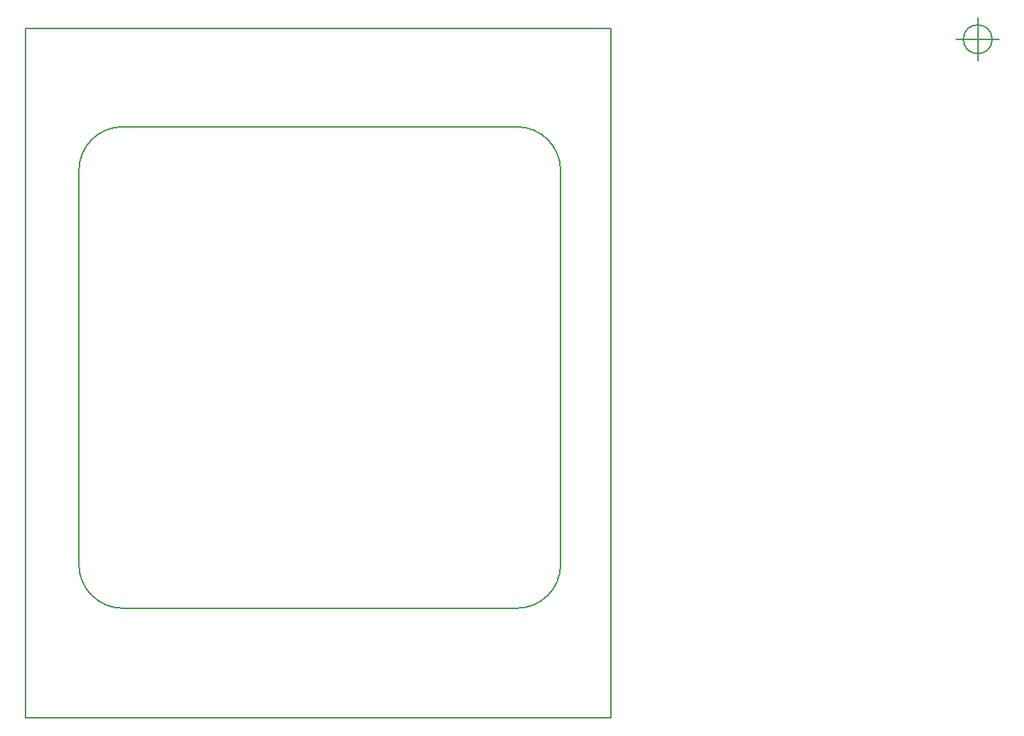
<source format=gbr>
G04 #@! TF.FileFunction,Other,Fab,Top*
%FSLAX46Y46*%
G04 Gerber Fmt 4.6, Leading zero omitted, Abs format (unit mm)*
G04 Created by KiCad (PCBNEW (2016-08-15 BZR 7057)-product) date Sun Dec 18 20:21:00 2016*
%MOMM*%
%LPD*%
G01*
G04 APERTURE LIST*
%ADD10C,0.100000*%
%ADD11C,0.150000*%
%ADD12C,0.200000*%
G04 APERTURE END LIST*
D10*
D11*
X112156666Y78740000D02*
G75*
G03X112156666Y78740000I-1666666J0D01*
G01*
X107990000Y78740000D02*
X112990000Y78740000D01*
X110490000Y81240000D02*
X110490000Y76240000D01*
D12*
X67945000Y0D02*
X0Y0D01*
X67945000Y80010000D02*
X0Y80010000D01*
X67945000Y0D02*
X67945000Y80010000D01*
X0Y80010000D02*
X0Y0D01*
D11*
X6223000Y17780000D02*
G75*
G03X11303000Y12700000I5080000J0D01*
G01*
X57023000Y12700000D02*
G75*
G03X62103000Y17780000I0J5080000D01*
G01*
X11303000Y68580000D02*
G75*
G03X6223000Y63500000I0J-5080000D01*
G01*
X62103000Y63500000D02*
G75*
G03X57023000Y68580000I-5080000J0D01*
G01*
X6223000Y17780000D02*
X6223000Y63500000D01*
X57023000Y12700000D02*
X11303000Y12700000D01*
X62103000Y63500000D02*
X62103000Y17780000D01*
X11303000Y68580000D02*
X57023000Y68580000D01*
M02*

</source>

○ ○ ○ ○ ○

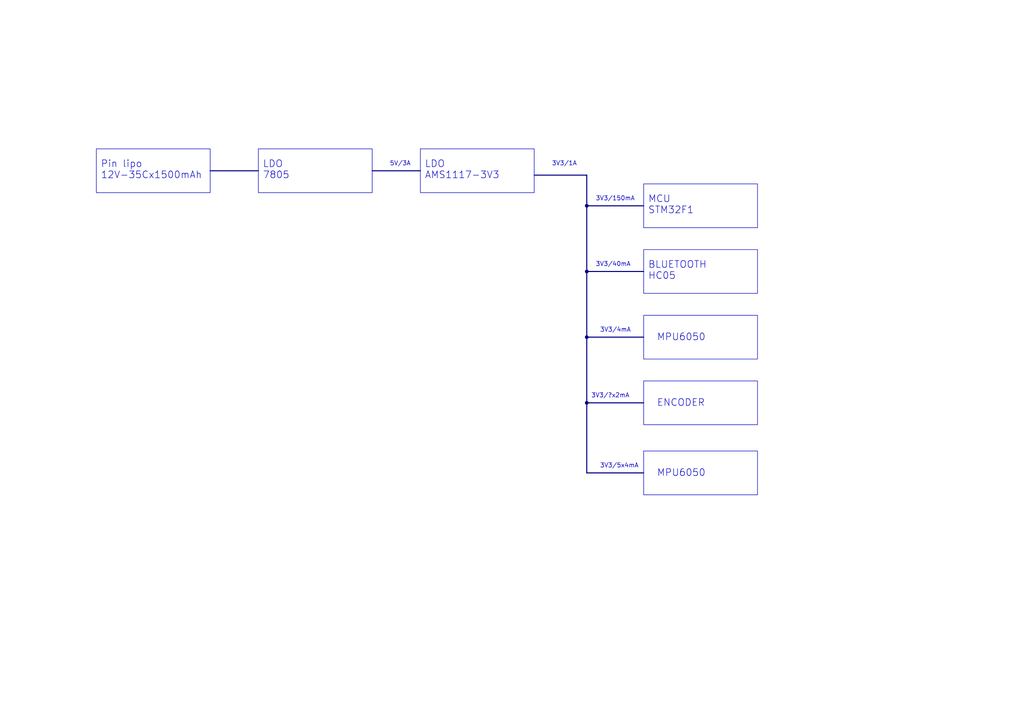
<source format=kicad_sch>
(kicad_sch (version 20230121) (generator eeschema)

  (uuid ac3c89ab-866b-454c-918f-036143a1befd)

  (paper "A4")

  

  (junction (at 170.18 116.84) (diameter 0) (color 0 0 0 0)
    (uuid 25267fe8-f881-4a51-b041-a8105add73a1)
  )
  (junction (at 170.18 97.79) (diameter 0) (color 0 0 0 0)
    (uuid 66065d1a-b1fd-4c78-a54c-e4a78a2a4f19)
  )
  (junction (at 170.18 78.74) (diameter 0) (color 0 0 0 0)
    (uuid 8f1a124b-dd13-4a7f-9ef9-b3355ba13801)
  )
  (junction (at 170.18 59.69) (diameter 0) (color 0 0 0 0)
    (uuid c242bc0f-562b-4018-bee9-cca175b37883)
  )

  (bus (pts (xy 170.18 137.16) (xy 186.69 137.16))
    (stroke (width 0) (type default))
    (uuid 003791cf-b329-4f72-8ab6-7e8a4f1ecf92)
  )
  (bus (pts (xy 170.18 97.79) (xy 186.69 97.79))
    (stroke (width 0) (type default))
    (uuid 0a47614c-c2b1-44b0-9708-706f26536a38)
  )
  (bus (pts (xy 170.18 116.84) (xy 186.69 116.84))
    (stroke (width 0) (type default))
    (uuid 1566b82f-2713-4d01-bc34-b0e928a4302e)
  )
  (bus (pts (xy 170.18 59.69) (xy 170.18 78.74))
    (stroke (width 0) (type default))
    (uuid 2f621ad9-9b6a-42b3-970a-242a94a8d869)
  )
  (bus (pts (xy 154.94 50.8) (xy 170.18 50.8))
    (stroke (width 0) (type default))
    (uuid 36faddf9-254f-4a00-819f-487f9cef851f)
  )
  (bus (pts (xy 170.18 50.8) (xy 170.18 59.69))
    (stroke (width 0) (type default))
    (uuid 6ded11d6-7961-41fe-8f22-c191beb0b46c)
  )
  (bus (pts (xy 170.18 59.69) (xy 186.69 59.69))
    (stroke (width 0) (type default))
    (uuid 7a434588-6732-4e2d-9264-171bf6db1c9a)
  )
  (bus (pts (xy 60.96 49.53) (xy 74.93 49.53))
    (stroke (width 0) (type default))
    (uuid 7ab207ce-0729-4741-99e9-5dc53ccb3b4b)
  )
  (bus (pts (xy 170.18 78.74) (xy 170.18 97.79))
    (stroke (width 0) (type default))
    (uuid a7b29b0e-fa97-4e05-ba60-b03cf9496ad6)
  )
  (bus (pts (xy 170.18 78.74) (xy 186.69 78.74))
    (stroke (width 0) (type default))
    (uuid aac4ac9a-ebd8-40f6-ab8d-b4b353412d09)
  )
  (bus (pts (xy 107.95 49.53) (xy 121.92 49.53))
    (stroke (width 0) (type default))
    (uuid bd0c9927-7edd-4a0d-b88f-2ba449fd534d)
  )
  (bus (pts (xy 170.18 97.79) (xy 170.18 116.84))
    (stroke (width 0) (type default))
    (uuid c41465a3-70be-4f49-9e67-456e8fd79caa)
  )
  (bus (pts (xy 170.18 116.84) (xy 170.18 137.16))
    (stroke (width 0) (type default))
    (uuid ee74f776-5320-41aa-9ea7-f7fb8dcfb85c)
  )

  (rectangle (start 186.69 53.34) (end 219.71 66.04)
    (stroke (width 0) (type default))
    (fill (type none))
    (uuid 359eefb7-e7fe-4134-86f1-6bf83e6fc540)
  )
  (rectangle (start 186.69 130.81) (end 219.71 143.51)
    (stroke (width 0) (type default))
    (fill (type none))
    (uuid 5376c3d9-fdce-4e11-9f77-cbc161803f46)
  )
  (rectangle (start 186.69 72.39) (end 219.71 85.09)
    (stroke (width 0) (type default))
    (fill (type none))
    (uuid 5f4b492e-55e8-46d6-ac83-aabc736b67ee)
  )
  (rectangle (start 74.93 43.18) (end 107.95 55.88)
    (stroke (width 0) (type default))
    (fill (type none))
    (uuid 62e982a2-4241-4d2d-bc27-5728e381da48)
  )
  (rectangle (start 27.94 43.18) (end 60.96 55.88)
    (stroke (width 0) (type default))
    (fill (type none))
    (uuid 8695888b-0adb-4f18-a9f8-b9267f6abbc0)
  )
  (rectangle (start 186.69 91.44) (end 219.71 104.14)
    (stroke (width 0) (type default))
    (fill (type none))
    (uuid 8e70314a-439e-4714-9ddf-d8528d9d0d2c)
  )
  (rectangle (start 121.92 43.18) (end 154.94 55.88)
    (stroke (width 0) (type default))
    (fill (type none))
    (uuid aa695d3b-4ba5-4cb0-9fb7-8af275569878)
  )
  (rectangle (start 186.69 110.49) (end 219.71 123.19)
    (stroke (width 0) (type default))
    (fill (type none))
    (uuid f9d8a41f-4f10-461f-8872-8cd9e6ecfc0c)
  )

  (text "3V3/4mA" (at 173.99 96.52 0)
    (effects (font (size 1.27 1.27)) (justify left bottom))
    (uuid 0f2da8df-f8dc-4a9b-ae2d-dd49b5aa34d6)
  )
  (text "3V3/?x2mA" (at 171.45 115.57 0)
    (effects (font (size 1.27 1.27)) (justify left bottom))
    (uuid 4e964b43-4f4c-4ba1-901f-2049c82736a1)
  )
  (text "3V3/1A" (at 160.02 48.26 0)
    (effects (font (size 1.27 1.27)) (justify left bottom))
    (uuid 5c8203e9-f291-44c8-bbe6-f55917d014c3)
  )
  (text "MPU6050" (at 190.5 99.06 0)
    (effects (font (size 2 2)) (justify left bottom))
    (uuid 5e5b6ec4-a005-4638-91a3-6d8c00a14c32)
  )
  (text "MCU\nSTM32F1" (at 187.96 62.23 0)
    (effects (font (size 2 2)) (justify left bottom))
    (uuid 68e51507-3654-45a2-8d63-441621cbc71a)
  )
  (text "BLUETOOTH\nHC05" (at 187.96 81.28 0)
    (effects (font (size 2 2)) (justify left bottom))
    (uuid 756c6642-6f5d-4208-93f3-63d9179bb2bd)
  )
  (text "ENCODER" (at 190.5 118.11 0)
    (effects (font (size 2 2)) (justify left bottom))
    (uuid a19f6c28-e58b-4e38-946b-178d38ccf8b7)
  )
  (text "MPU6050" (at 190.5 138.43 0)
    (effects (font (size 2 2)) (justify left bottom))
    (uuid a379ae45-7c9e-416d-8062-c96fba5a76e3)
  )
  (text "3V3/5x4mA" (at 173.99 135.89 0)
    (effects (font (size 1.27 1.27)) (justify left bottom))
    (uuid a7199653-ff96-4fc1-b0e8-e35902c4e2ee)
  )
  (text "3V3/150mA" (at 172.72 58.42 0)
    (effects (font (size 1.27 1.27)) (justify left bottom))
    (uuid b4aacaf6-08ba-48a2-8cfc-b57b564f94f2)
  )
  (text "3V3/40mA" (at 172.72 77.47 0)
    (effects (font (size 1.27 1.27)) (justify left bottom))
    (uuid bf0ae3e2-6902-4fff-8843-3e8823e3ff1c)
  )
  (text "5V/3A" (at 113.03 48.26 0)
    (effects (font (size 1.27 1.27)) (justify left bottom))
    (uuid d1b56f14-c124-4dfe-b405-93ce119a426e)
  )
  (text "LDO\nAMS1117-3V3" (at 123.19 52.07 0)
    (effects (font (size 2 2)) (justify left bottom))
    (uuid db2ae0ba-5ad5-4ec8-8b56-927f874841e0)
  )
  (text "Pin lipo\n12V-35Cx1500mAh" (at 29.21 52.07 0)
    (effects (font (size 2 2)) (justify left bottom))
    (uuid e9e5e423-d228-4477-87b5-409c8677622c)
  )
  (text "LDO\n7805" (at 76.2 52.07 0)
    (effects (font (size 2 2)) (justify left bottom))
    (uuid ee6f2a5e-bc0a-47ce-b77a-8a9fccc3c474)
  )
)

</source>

○ ○ ○ ○ ○

» **About this exercise**:
Wherever the word "format" appears in the entries above, copy that line.

» **Output of the task**:
<source format=gbr>
G04 Gerber Fmt 4.6, Leading zero omitted, Abs format (unit mm)*
<source format=kicad_sch>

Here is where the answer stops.